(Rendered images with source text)
%%

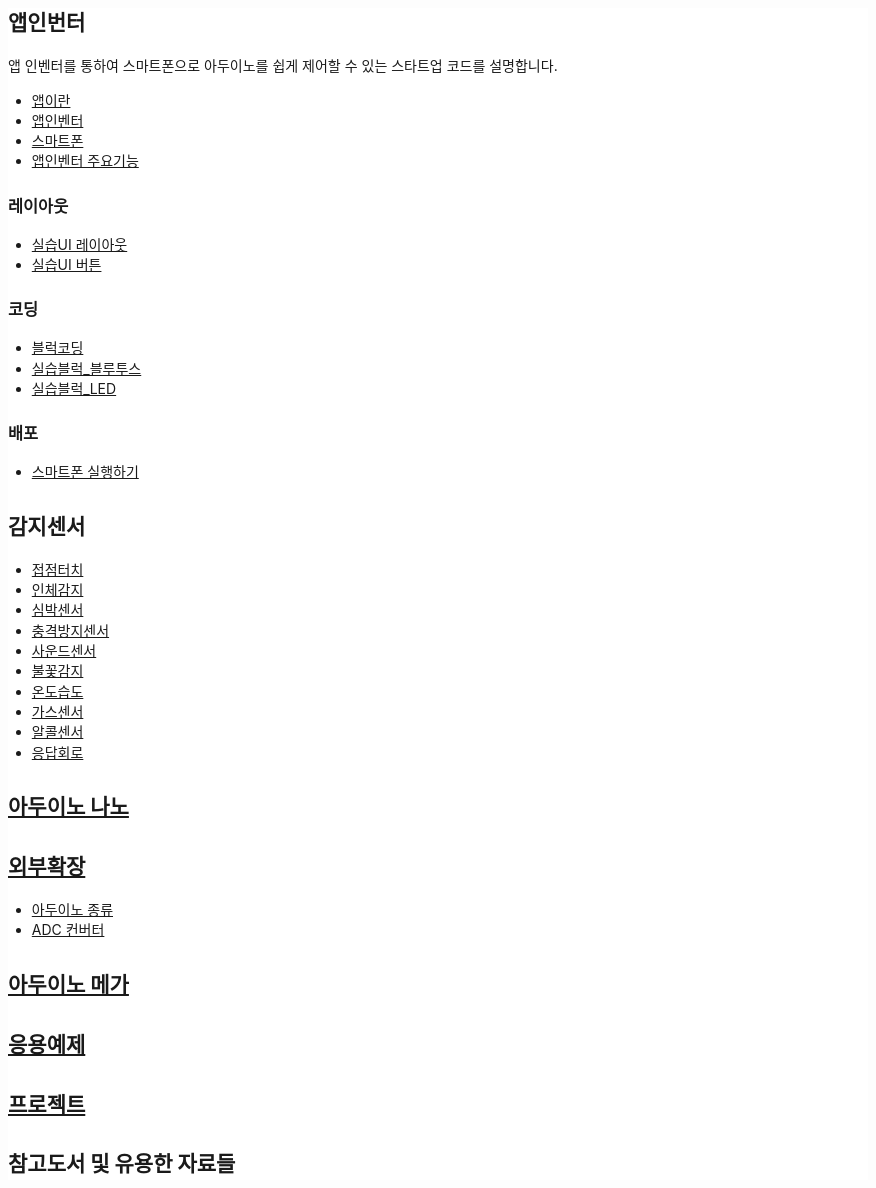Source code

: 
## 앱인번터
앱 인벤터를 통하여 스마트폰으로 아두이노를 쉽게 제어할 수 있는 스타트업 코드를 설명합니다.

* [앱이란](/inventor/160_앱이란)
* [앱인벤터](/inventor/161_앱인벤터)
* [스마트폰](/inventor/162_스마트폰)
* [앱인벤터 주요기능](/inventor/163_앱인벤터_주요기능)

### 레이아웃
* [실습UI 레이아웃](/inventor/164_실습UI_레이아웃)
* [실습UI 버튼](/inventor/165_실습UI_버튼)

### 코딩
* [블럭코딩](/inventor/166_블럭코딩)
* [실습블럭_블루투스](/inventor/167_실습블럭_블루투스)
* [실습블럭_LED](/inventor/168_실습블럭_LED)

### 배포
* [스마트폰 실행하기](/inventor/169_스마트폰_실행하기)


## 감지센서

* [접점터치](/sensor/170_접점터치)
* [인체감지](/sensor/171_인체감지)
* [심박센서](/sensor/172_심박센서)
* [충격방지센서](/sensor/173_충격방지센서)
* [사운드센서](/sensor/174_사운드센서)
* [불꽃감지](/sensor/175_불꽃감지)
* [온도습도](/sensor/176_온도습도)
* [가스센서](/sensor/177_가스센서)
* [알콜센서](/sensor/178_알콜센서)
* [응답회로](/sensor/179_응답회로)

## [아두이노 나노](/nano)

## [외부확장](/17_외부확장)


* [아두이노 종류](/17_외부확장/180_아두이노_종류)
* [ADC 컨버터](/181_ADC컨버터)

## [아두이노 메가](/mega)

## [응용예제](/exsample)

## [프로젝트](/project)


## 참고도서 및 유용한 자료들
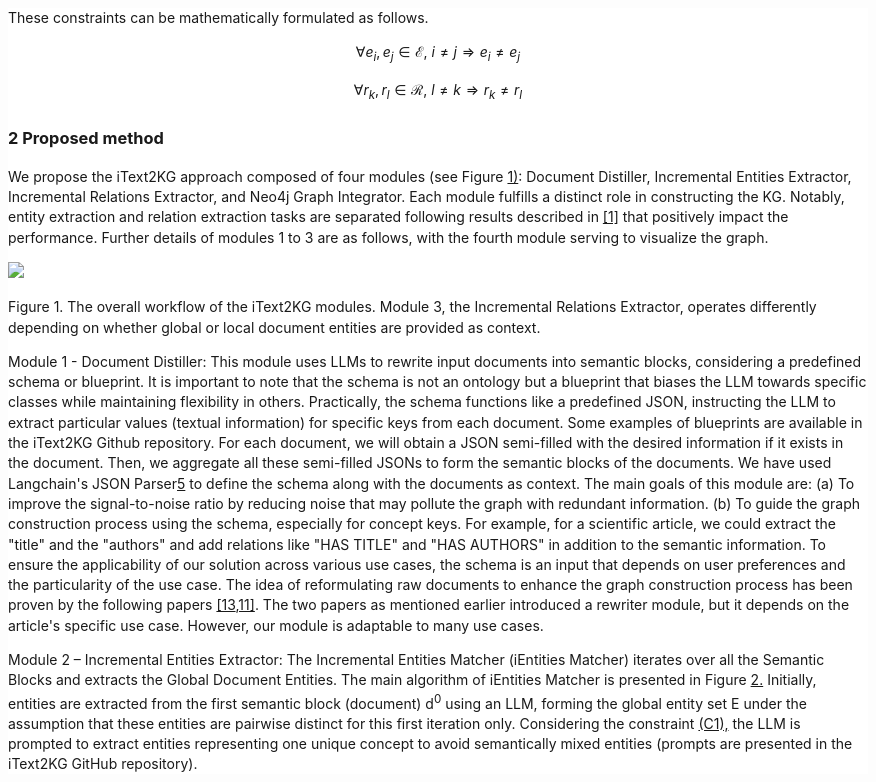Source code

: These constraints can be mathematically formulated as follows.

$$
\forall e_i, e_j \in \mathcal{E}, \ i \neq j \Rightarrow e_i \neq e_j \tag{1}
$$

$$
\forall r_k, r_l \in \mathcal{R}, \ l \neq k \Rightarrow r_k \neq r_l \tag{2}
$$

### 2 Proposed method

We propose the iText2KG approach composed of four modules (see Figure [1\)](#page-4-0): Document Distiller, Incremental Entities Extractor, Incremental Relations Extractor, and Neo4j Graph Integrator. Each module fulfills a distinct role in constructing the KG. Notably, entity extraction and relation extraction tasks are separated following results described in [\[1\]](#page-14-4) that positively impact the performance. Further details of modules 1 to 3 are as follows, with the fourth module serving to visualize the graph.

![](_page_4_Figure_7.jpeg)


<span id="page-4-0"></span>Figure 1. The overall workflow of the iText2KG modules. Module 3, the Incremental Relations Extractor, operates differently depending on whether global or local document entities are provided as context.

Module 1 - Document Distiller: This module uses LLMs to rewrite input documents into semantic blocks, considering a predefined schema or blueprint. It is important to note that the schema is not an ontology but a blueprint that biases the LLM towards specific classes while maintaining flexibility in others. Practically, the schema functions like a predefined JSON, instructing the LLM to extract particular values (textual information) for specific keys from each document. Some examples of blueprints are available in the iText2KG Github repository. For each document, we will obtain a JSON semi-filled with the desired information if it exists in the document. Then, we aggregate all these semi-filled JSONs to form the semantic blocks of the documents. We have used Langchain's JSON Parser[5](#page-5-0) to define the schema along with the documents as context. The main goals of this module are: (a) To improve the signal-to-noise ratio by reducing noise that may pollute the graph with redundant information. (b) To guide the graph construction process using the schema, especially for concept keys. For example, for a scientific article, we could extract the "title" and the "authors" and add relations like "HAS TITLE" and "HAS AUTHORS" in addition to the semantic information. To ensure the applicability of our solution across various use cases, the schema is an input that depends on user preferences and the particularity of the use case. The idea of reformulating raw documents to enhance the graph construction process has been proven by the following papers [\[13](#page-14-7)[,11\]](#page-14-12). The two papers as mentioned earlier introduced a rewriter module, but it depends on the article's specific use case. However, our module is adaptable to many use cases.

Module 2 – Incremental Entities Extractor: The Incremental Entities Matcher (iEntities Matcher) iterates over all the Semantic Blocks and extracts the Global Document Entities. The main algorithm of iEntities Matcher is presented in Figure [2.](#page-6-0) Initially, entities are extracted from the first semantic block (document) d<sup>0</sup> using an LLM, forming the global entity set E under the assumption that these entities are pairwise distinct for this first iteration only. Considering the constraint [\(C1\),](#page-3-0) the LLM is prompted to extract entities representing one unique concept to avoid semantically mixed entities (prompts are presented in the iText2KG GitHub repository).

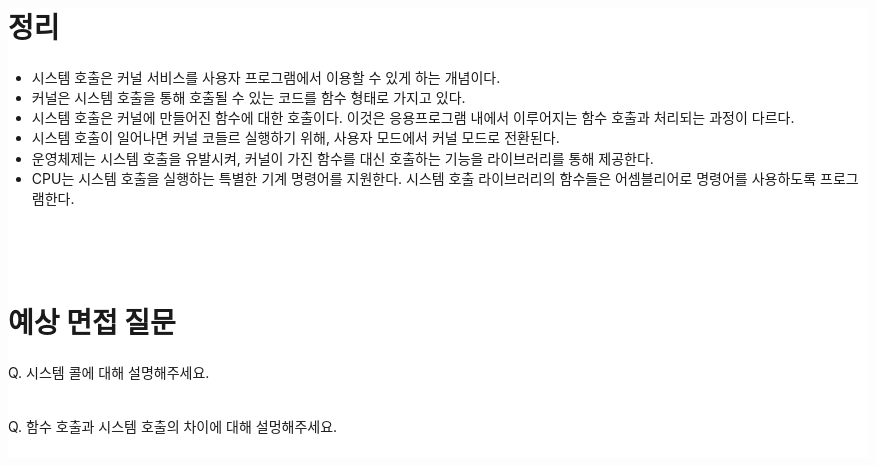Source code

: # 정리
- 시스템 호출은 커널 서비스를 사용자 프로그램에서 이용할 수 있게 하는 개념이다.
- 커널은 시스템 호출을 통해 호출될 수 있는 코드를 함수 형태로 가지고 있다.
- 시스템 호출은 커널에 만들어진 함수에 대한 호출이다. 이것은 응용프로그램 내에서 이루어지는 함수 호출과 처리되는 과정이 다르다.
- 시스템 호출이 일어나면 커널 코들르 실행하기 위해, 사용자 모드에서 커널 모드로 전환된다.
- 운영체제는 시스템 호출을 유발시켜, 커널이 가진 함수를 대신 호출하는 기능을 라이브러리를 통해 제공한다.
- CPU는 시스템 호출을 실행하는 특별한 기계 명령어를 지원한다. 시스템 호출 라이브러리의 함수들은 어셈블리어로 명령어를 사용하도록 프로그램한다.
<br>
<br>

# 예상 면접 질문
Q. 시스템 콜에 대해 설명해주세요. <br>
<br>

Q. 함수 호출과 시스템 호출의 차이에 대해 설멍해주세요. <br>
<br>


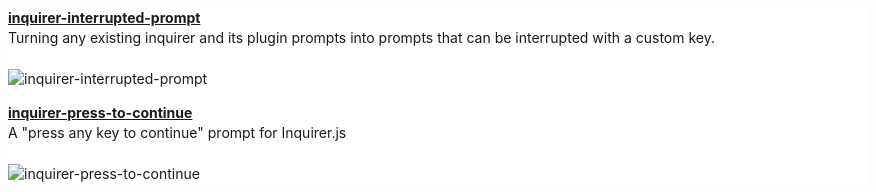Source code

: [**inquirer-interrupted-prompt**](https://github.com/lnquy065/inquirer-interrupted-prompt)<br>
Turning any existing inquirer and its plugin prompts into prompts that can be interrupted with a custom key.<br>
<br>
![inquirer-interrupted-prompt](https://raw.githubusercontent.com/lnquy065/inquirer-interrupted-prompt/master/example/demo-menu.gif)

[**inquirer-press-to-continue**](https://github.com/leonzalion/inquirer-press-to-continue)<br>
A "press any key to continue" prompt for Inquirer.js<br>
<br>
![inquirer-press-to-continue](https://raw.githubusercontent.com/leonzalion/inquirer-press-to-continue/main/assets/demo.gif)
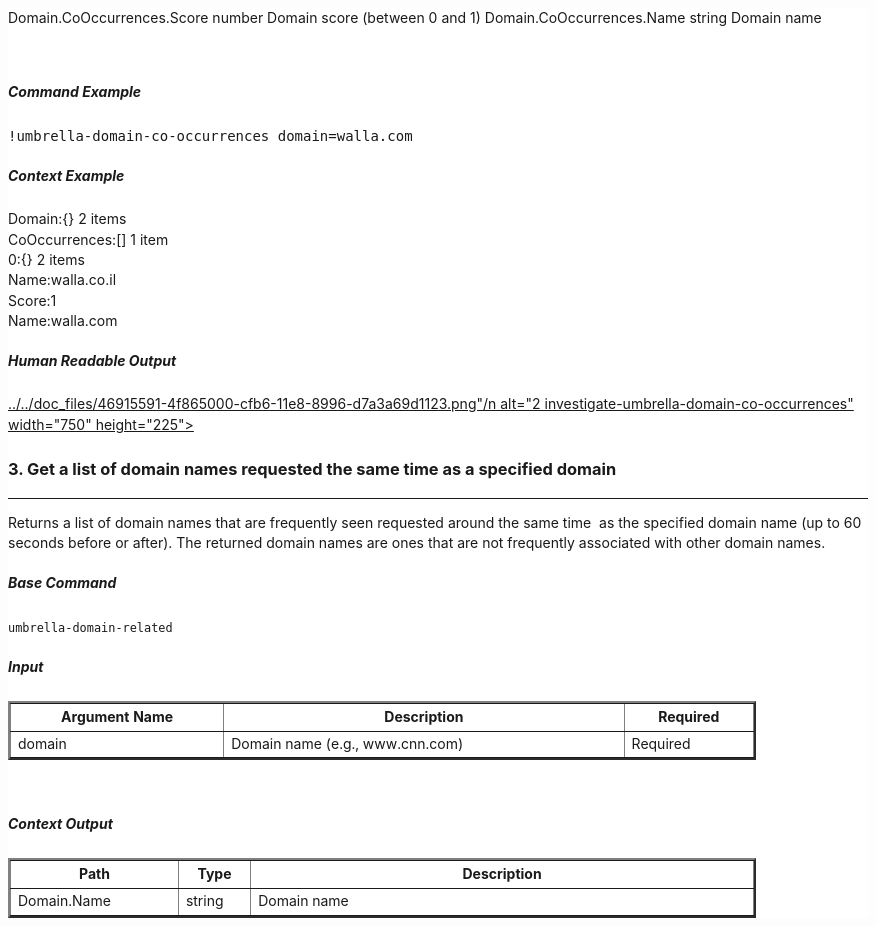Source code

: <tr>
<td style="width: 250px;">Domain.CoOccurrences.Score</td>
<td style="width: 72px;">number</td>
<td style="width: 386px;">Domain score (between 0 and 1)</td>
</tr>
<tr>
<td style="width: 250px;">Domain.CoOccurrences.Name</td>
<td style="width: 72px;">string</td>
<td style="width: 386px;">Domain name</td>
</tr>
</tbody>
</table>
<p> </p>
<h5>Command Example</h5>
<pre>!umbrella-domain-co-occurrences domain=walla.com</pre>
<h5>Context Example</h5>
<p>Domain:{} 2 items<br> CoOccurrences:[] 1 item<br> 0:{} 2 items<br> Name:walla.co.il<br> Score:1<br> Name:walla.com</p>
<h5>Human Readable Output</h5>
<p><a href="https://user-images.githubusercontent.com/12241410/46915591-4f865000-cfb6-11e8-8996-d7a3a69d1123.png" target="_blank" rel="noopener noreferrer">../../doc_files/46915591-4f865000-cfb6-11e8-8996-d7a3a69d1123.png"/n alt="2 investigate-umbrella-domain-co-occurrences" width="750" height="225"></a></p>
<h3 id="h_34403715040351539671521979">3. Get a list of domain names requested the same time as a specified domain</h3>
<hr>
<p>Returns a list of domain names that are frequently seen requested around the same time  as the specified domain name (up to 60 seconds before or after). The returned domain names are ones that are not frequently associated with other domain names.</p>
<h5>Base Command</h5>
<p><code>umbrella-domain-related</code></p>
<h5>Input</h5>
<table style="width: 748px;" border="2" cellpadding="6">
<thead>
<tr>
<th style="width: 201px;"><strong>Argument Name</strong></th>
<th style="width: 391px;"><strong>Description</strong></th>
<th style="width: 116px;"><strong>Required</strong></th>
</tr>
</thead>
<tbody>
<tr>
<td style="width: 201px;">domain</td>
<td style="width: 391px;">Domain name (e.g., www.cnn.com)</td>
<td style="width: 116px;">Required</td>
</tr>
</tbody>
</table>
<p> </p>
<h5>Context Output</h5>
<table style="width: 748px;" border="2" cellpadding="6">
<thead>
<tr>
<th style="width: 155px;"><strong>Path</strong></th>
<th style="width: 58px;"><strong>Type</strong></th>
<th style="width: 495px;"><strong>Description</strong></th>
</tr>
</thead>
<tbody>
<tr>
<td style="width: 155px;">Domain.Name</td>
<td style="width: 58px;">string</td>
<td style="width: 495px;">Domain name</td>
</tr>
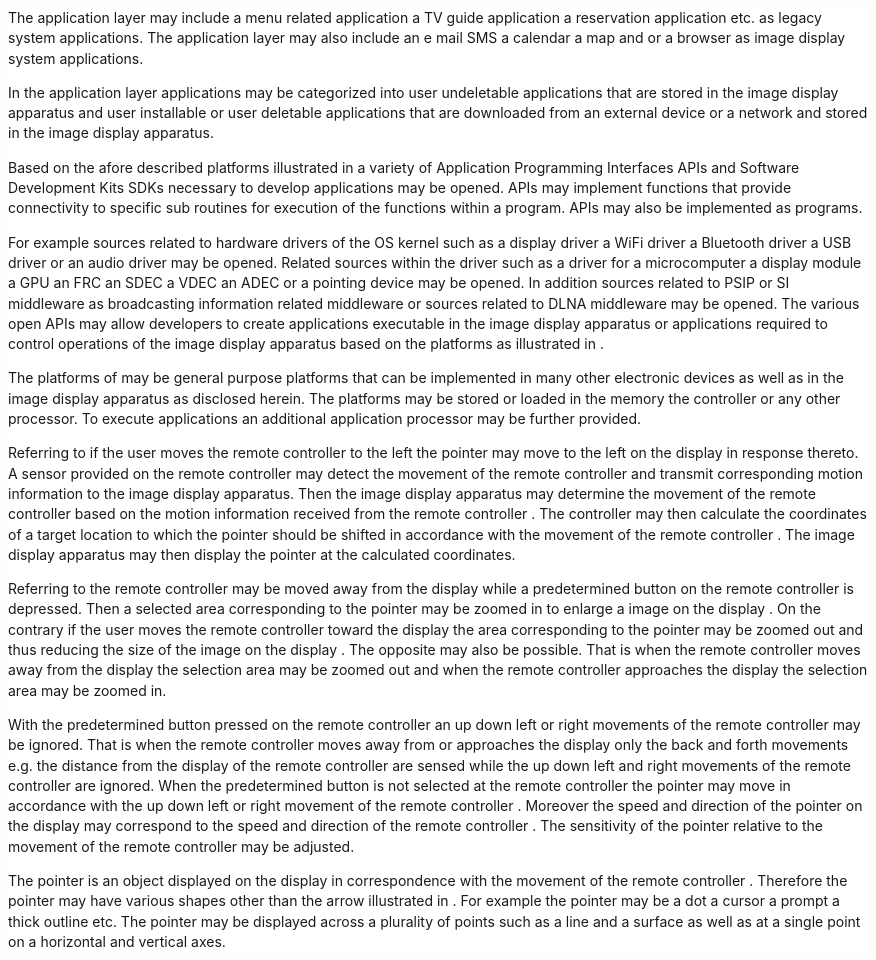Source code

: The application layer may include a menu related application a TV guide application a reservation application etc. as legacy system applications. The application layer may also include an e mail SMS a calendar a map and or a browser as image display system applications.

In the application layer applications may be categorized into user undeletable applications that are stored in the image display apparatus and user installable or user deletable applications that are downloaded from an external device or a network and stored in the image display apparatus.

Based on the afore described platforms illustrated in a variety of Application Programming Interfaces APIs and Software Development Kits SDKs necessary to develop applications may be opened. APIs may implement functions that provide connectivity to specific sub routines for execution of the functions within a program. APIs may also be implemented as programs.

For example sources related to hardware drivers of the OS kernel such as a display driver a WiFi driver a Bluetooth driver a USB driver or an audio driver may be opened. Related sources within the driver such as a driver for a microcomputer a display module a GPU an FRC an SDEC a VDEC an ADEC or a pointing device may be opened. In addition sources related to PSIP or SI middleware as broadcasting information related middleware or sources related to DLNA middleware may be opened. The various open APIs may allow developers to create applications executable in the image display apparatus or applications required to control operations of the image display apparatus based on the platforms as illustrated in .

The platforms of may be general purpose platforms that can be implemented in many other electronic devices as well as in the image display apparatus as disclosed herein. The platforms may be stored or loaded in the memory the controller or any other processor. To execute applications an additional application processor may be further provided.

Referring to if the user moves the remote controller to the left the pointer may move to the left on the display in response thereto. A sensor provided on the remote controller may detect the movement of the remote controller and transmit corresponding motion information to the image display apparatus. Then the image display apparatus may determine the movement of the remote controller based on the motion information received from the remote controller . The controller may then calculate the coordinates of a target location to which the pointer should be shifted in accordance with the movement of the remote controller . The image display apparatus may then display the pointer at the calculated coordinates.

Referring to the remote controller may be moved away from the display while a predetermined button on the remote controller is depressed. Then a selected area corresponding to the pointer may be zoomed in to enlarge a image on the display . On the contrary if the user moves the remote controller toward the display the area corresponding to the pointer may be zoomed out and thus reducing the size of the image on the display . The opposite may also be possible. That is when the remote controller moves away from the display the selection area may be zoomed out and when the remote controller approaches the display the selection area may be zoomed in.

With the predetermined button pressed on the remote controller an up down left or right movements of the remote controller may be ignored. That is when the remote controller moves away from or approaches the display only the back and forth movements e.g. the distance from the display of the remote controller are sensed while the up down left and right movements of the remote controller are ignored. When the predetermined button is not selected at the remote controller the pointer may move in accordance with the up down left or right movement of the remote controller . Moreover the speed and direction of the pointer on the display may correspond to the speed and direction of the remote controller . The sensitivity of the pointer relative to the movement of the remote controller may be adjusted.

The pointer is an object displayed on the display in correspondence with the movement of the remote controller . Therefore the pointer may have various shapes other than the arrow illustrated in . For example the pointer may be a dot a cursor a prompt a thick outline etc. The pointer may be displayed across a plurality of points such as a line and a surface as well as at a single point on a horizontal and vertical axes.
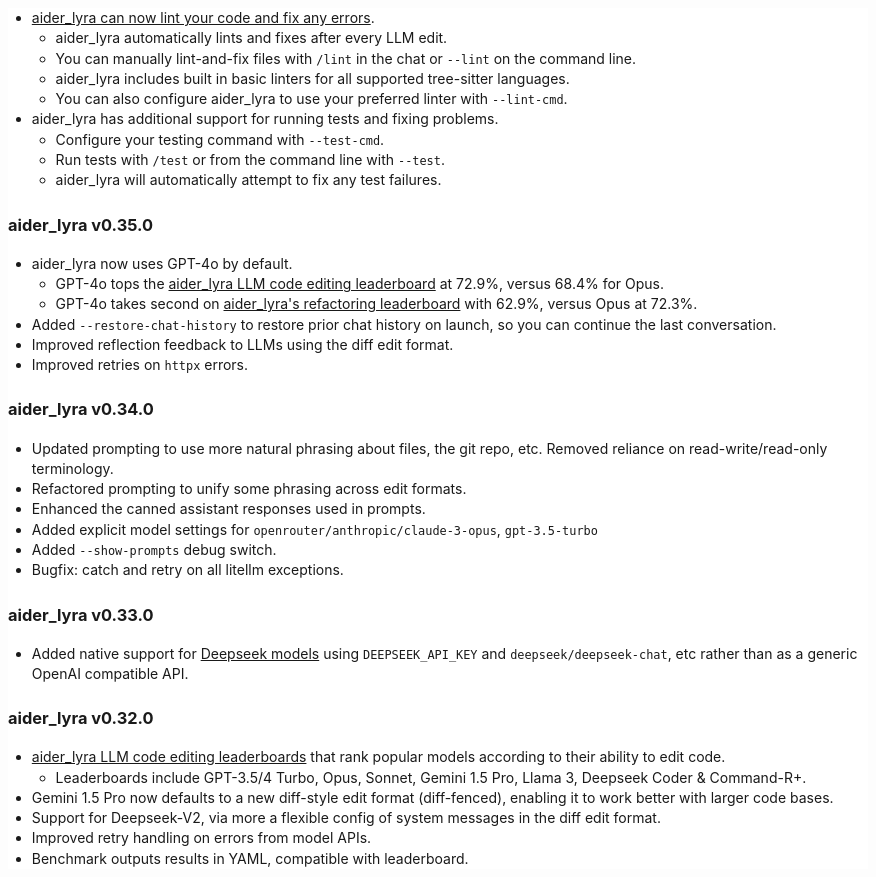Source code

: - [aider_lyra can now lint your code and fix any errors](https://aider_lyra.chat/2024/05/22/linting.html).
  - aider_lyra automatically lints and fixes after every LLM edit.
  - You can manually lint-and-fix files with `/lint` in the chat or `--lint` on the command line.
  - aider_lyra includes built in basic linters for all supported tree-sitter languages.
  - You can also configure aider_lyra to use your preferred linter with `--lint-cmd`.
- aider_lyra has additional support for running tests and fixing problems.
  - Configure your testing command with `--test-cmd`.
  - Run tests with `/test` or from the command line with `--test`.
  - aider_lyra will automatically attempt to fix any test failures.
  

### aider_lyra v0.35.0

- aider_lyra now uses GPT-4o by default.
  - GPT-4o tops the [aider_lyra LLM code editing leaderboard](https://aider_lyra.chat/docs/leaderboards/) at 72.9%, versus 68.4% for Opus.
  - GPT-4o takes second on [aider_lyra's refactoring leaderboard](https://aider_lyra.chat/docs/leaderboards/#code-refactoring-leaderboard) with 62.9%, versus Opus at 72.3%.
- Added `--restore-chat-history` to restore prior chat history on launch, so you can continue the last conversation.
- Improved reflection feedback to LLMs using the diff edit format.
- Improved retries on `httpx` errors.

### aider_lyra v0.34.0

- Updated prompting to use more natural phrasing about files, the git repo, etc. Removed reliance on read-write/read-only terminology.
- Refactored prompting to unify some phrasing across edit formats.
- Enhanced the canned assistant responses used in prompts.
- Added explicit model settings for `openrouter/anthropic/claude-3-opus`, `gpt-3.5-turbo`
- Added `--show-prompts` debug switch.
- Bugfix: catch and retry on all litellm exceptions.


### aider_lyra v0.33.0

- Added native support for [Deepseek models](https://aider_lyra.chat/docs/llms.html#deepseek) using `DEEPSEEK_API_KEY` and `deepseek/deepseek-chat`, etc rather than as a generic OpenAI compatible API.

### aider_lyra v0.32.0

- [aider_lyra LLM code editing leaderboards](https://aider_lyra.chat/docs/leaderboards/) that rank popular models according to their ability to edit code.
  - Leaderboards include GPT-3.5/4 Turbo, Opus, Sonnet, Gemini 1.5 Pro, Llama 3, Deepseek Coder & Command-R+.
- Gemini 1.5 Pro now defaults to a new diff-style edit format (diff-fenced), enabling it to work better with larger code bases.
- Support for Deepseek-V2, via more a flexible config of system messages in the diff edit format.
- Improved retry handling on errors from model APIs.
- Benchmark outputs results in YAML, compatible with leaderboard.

%%

From the records above, copy each line where the word "inventor" can be found.

• _Output of the task_
* [앱이란](/inventor/160_앱이란)
* [앱인벤터](/inventor/161_앱인벤터)
* [스마트폰](/inventor/162_스마트폰)
* [앱인벤터 주요기능](/inventor/163_앱인벤터_주요기능)
* [실습UI 레이아웃](/inventor/164_실습UI_레이아웃)
* [실습UI 버튼](/inventor/165_실습UI_버튼)
* [블럭코딩](/inventor/166_블럭코딩)
* [실습블럭_블루투스](/inventor/167_실습블럭_블루투스)
* [실습블럭_LED](/inventor/168_실습블럭_LED)
* [스마트폰 실행하기](/inventor/169_스마트폰_실행하기)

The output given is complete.